Pasal tersebut tidak hanya bicara soal kesamaan kesempatan bagi peserta didik, tapi juga kesetaraan bagi pendidik atau tenaga kependidikan di semua jenis, jalur, dan jenjang pendidikan.
“Dalam konteks era merdeka belajar, pengembangan profesional guru disabilitas menjadi sangat penting untuk mewujudkan pendidikan inklusif yang berkualitas di Indonesia,” jelas Antoni.
Sudah Ada Upaya
Meski belum sepenuhnya tercapai, tapi Antoni tak memungkiri bahwa sudah ada upaya untuk meningkatkan kualitas pendidikan bagi peserta didik disabilitas.
“Memang kita juga harus akui sudah ada upaya untuk meningkatkan kualitas pendidikan bagi peserta didik disabilitas. Namun, masih terdapat tantangan dalam pengembangan profesionalitas guru disabilitas.”
“Kalau kita bicara soal kebijakan, pengembangan profesionalisme guru di Indonesia ini sudah lama, bahkan sudah lebih dari empat dekade.
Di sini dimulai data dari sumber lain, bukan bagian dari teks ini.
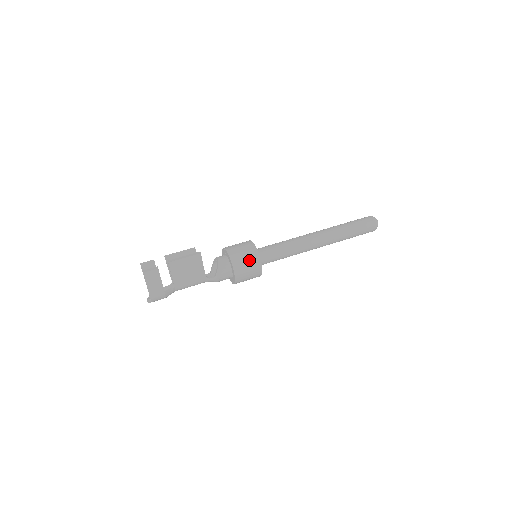
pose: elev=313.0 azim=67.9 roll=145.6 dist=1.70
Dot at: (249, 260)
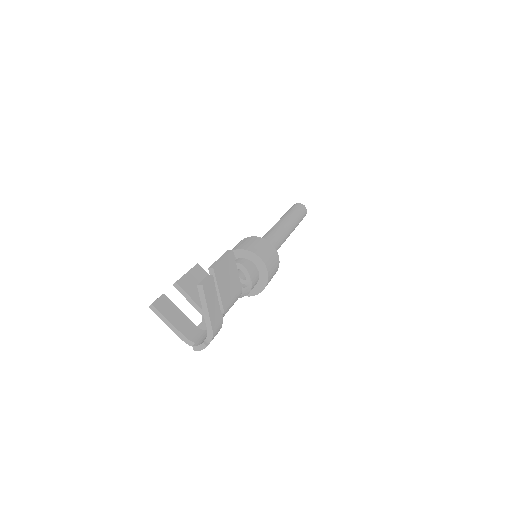
Dot at: (269, 251)
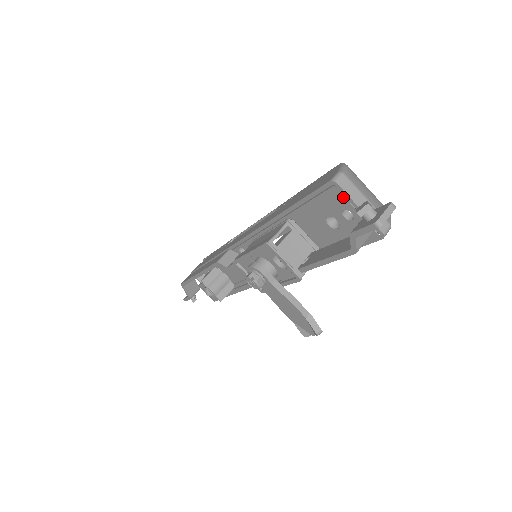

Dulu di 1980an ada yang namanya pemantapan kerja guru (PKG), ada juga kelompok kerja guru (KKG),” Antoni menjelaskan.
Pada 2005, terbit undang-undang guru dan dosen. Dari penerbitan UU ini, pemerintah mulai mengaitkan program sertifikasi guru dengan program profesionalisme guru.
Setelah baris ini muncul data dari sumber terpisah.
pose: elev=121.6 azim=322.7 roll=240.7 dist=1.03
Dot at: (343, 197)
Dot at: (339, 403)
“Ada dulu yang namanya pendidikan dan pelatihan profesi guru. Dan sekarang, ada program pendidikan profesi guru (PPG).”
“Sangat banyak program yang merupakan kebijakan pemerintah untuk memajukan sumber daya pendidik di Indonesia. Namun, yang jadi pertanyaan, program yang sudah ada ini sejauh apa bisa diakses dan inklusif terhadap peningkatan jenjang karier guru disabilitas,” katanya.